Önkibar’ın kitabında Bahçeli’yle ilgili çok ilginç iddialar var. Birlikte okuyalım:
“Bahçeli’nin MİT’le ilişkisi bağlamında Namık Kemal Zeybek Ulusal Kanal’daki (Doğu Perinçek’in tv kanalı) ‘Alternatif’ isimli programımızda canlı yayında şunları anlatmıştı:
‘1970’li yıllarda rahmetli Türkeş Bey bana seminerci gruplar oluşturma talimatı verdi. Ben de her meslekten Ülkücü arkadaşlardan ekip kurma çalışmalarına başladım. Akademisyen camiadan bana Devlet Bahçeli’nin Ülkücü olduğunu söylediler. Ben de onu seminerci diye yazdım. Ancak o dönem Ülkü Ocakları Genel Başkanı olan Ramiz Ongun Bahçeli ismine itiraz etti. Niye diye sorduğumda MİT’çi olduğunu söyledi.’

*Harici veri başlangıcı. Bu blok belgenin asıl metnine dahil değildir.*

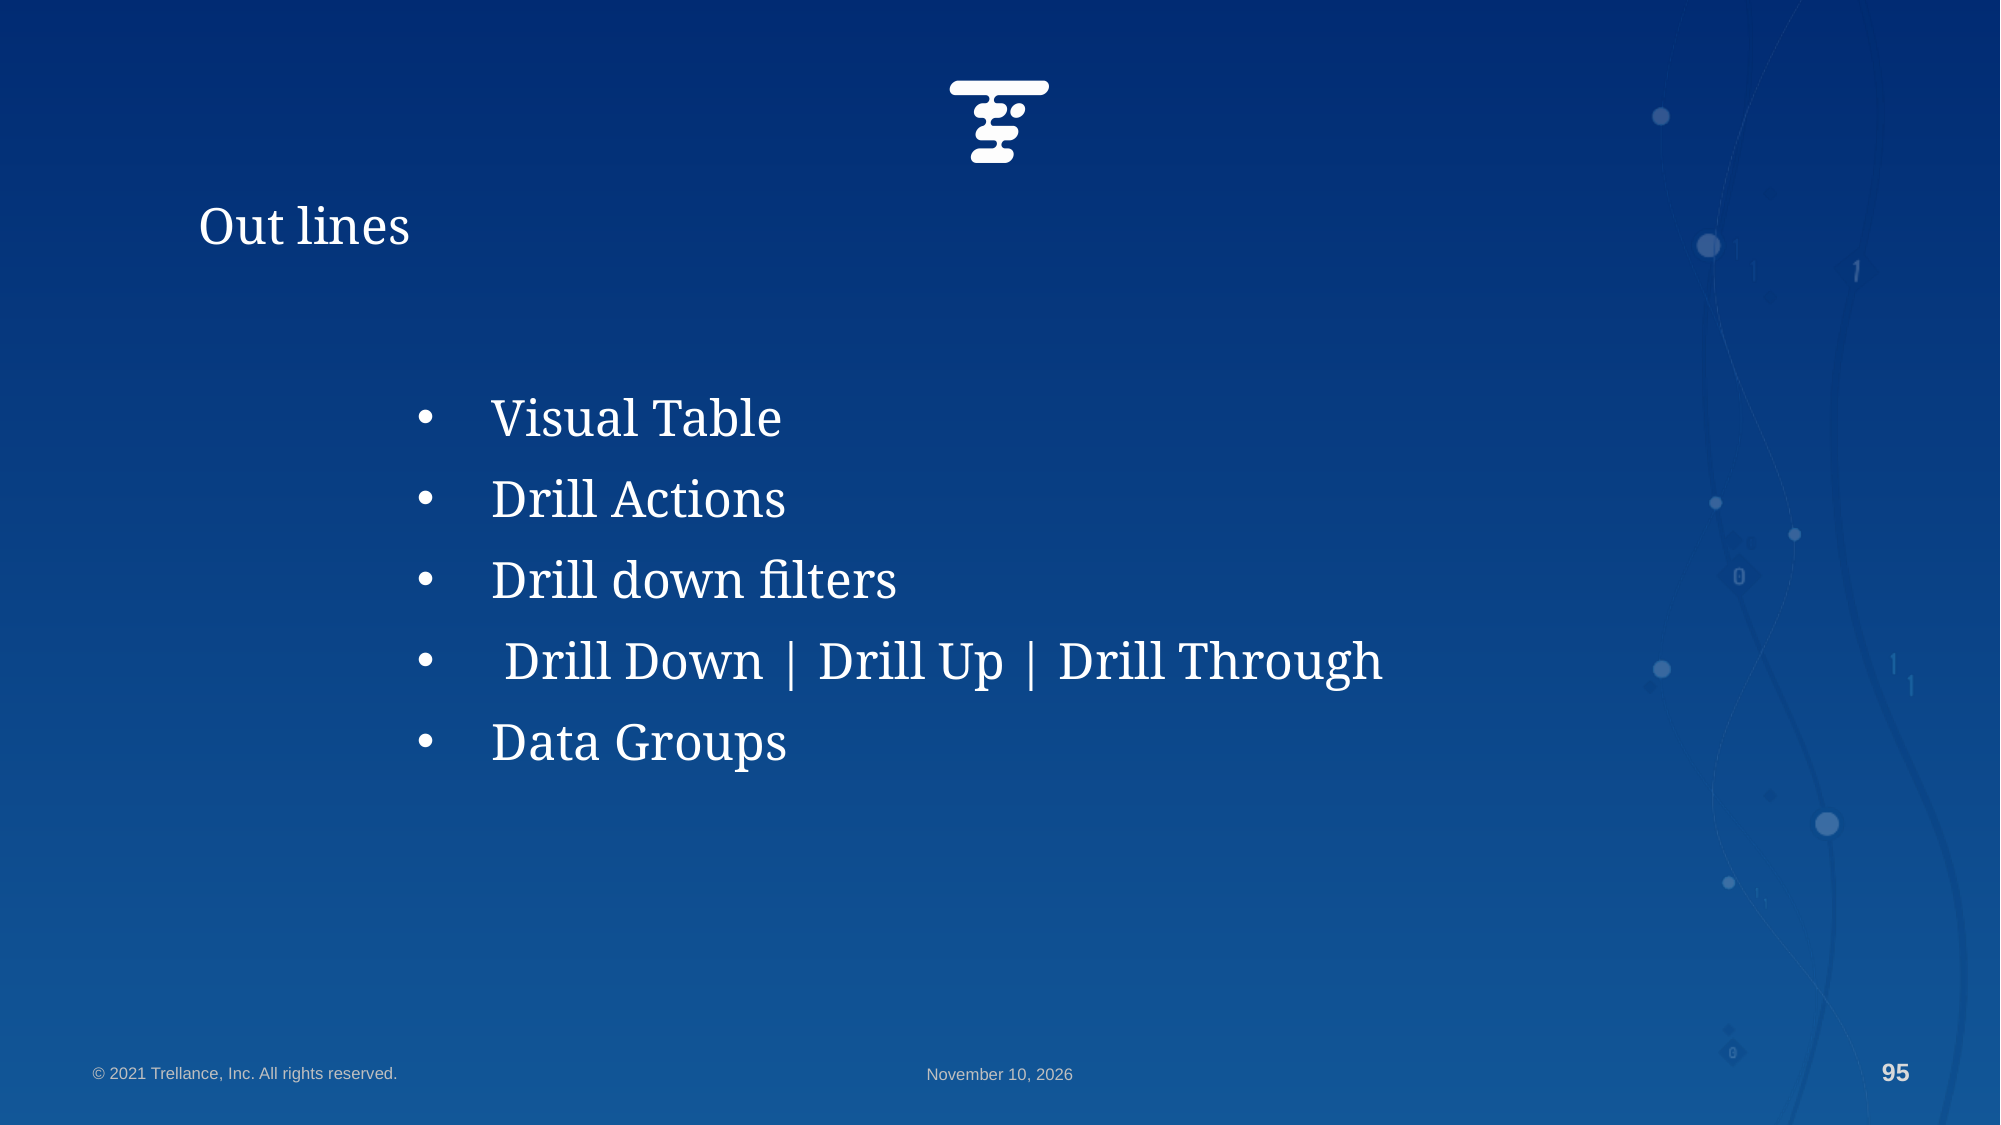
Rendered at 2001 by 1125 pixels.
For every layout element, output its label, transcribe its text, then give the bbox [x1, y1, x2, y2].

footer © 2021 Trellance, Inc. All rights reserved. [77, 1042, 753, 1103]
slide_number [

Programda Namık Kemal Zeybek sözlerine devam ediyor:
“’Şaşırdım ve ertesi gün konuyu Türkeş Bey’e sordum. Merhum Başbuğ kafasını sallayarak tasdik etti ve şunu söyledi:’Evet, o arkadaşı maalesef MİT kullanıyor. ‘ ‘Peki, buna rağmen onu niye tutuyorsunuz?’ diye sorunca Türkeş şunları söyledi:’Bunu kovarsak MİT başka birini içimize sokacak ve kendi arkadaşlarımızdan şüphe edeceğiz. Oysa şimdi bu adamı biliyor ve ona göre davranıyoruz.’
“Sadece Zeybek’in o sözleri değil, benzer bir iddiayı Selim Kaptanoğlu TBMM’deki komisyona verdiği ifadede dillendirdi. Selim Kaptanoğlu, Türkeş’in askeri doktoru ve sırlarını emanet ettiği isimlerden biriydi. Yüzbaşı Dr. Selim Kaptanoğlu’nun resmi tutanağa giren sözlerinin özeti şöyle:
“’Türkeş Bey cezaevindeyken (12 Eylül darbesi sırasında tutuklanmıştı) Ülkücü hareketi yeniden toparlama çalışmaları başlatıldı. Muharrem Şemsek Bey bu çalışmaların başındaydı. Kapatılan MHP yerine yeni bir parti kurulacaktı. Bu parti MÇP (Milliyetçi Çalışma Partisi) idi. Muharrem Bey benim aracılığımla her safhayı Başbuğ Türkeş Bey’e aktarıyor ve talimatlarını alıyordu. Sayın Şemsek,’MÇP Genel Başkanlığı için Devlet Bahçeli uygun mudur?’ diye mektup yazdı. Türkeş Bey şöyle cevap verdi:’Mektupta da yazdım ama sen de söyle. Devlet Bahçeli’yi aklından bile geçirmesin. Zira o arkadaş MİT’çi. Biz onu yıllarca bilerek yanımızda tuttuk. Gönderseydik MİT başka birini monte ederdi. Aman sakın, o adama dikkat!’”Bunları yazan gazeteci Sabahattin Önkibar’ın kendisi de Ülkücü hareketin içinden gelme bir isim. Devlet Bahçeli hakkında böyle iddiaları var. Kitap Aralık 2016’da yayımlanmış. Aradan yedi yıl geçmiş. Ama bir Allah’ın kulu da çıkıp iddialar doğru mu yalan mı diye araştırmamış. Üstelik kitap mahkemelik de olmuşken... Aklımızda çengellenen bu sorulara belki Bahçeli’nin baş danışmanı eski MİT Müsteşarı Şenkal Atasagun cevap verir.